▶ _Passage_:

=======

General information
- Founded: 1982
- Folded: 1985
- Headquartered: Sun Devil Stadium in Tempe, Arizona
- Colors: Flag Blue, Red, Copper, Yellow, White

Personnel
- Owners: Jim Joseph (1983) Ted Diethrich (1984)
- General manager: Bruce Allen (1984)
- Head coach: Doug Shively (1983) George Allen (1984)

Team history
- Arizona Wranglers (1982–1984); Arizona Outlaws (1985);

Home fields
- Sun Devil Stadium (1982–1985);

League / conference affiliations
- United States Football League (1982–1985) Western Conference (1982–1985) Pacific Division (1982–1985) ; ;

Championships
- Conference championships: 1 1984

Playoff appearances (1)
- 1984

= Arizona Wranglers =

American football team (1982–1985)

The Arizona Wranglers were a professional American football team in the United States Football League (USFL) that existed from late 1982 to mid-1985. They played at Sun Devil Stadium on the campus of Arizona State University in Tempe, Arizona.

=======

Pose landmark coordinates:

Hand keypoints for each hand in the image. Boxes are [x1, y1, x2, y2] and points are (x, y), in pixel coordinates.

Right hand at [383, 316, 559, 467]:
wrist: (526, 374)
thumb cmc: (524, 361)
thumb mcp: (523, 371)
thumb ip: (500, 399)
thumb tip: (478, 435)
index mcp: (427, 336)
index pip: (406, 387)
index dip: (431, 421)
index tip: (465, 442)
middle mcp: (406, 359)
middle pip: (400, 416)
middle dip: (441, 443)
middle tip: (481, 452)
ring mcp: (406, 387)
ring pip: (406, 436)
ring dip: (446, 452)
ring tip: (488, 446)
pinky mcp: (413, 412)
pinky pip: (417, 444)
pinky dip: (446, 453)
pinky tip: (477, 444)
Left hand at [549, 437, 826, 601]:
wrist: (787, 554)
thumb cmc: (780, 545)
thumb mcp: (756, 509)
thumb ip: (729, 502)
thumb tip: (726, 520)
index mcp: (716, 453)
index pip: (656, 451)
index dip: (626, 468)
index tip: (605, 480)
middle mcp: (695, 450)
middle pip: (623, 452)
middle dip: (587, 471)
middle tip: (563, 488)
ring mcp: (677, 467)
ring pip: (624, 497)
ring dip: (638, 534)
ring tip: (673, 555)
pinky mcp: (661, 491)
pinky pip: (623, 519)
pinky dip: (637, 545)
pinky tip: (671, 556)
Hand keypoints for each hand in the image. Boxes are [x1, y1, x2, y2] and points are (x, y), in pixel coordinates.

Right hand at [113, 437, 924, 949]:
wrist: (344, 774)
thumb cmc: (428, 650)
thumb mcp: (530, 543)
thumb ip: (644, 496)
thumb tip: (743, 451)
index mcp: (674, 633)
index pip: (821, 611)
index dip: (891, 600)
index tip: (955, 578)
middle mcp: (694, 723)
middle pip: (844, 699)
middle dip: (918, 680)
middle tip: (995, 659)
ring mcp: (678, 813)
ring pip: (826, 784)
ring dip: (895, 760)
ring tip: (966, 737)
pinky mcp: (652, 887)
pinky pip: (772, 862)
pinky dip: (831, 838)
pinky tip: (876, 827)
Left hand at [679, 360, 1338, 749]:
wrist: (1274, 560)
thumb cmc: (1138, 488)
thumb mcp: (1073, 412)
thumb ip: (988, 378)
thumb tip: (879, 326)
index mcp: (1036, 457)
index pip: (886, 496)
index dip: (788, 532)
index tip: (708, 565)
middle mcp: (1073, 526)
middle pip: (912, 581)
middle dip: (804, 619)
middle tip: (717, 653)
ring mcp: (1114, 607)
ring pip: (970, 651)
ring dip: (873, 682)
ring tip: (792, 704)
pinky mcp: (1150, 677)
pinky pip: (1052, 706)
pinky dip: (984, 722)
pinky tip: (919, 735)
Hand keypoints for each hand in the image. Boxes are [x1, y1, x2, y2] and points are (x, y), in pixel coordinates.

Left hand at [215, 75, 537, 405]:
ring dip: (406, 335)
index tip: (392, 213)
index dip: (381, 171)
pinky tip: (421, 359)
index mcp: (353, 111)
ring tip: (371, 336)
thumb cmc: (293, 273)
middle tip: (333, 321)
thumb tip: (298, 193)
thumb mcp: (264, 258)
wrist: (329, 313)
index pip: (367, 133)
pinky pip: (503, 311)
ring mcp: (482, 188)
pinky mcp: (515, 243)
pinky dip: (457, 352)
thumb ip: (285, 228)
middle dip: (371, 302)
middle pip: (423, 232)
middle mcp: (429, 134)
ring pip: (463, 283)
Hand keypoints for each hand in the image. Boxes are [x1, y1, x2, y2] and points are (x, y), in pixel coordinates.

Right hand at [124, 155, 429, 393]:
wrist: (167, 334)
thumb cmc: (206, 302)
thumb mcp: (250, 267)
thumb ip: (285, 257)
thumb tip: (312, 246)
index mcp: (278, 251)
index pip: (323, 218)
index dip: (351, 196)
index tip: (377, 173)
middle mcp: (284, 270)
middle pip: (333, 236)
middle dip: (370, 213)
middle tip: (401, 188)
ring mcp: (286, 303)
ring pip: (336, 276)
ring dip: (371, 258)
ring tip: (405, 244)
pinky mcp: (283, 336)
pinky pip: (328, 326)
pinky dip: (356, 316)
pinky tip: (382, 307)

=======

In the Arizona Wranglers profile, condense the paragraph that begins "The Arizona Wranglers were a professional" into a single shorter sentence that keeps its main facts. These lines have no role in the work asked for here.

▶ _Task result_: The Arizona Wranglers were a professional American football team in the USFL from late 1982 to mid-1985, playing at Sun Devil Stadium on Arizona State University's campus in Tempe, Arizona.